## Obiettivo 1
Riduci a un elenco puntato il paragrafo del testo su Caravaggio che inizia con «Nell’ambito delle iniziative», mantenendone i fatti principali.

## Testo di riferimento
La complessità del personaggio che è Caravaggio è probabilmente fomentata dall’aura di leggenda che avvolge l’uomo e l’artista. E se è vero che è impossibile prescindere dall’artista nel giudizio della sua opera, allora per la produzione caravaggesca si deve parlare della più contaminata nella storia dell’arte.
Nell’ambito delle iniziative realizzate per il IV Centenario della morte di Michelangelo Merisi da Caravaggio (1571-1610), l’Archivio di Stato di Roma dall’11 febbraio al 15 maggio 2011 promuove nella sede di Sant’Ivo alla Sapienza una mostra che per la prima volta offre un approccio scientifico al caso Caravaggio, basata su documenti originali, restaurati e conservati presso lo stesso Archivio, che svelano fatti salienti della vicenda umana e artistica del grande pittore e aspetti finora sconosciuti legati all’ambiente intellettuale, culturale e artistico frequentato dal maestro lombardo nel periodo vissuto a Roma.

## Obiettivo 2
Indica quante righe contengono la stringa "family".

## Dati per esercitarsi
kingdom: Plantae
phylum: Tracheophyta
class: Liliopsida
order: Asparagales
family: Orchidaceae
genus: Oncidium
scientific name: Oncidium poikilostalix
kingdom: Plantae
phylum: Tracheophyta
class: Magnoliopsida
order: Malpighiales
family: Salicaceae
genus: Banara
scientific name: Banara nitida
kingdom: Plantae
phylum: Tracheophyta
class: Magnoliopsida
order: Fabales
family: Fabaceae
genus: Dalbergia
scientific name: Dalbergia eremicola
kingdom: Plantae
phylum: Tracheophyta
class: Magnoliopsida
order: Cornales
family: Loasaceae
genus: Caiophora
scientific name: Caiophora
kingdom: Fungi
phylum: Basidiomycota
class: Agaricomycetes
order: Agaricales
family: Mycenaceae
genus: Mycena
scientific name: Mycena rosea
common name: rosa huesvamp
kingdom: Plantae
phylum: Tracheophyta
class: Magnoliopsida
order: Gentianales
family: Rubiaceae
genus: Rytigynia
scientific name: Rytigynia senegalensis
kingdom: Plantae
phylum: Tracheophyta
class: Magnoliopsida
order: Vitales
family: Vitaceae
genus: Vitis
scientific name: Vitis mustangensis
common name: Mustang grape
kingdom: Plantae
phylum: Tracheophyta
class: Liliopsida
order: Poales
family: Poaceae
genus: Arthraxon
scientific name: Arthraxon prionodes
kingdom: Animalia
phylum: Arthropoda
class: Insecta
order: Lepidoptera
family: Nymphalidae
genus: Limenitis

## Soluzione proposta 1
- Occasione: le iniziative per il IV Centenario della morte di Michelangelo Merisi da Caravaggio (1571-1610).
- Promotore: l’Archivio di Stato di Roma.
- Periodo: dall’11 febbraio al 15 maggio 2011.
- Sede: Sant’Ivo alla Sapienza.
- Novità: per la prima volta la mostra offre un approccio scientifico al caso Caravaggio.
- Fonti: documenti originali, restaurati e conservati presso lo stesso Archivio.
- Contenuto: fatti salienti della vicenda umana e artistica del pittore. Si aggiungono aspetti finora sconosciuti dell’ambiente intellettuale, culturale e artistico che il maestro lombardo frequentò durante il periodo vissuto a Roma.

## Soluzione proposta 2
9